◆ **Task to carry out**: Should the word "assign" occur in a line of the records, copy that line.

◆ **Exercise inputs**:

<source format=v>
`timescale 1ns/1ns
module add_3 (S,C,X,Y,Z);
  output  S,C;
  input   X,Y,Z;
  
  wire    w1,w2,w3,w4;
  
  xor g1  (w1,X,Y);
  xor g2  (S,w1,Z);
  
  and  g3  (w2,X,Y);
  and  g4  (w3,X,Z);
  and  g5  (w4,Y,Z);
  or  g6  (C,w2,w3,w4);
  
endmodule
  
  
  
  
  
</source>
---
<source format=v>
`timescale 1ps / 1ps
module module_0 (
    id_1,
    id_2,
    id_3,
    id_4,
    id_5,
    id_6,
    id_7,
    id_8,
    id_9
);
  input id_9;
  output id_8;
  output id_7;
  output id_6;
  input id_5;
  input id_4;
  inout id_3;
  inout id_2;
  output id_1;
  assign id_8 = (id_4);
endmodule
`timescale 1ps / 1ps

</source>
...
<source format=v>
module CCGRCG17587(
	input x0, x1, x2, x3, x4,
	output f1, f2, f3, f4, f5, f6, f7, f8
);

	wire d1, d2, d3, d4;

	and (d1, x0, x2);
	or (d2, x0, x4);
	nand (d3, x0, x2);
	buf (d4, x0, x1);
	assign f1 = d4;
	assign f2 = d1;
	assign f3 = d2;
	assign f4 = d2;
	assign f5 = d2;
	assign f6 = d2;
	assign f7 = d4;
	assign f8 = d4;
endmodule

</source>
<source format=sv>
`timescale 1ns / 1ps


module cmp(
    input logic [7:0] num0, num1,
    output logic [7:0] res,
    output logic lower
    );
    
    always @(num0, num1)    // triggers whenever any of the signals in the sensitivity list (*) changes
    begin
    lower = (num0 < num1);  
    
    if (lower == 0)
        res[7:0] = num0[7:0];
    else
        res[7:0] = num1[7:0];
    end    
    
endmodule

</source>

◆ **Solution for this exercise**:
  assign id_8 = (id_4);
	assign f1 = d4;
	assign f2 = d1;
	assign f3 = d2;
	assign f4 = d2;
	assign f5 = d2;
	assign f6 = d2;
	assign f7 = d4;
	assign f8 = d4;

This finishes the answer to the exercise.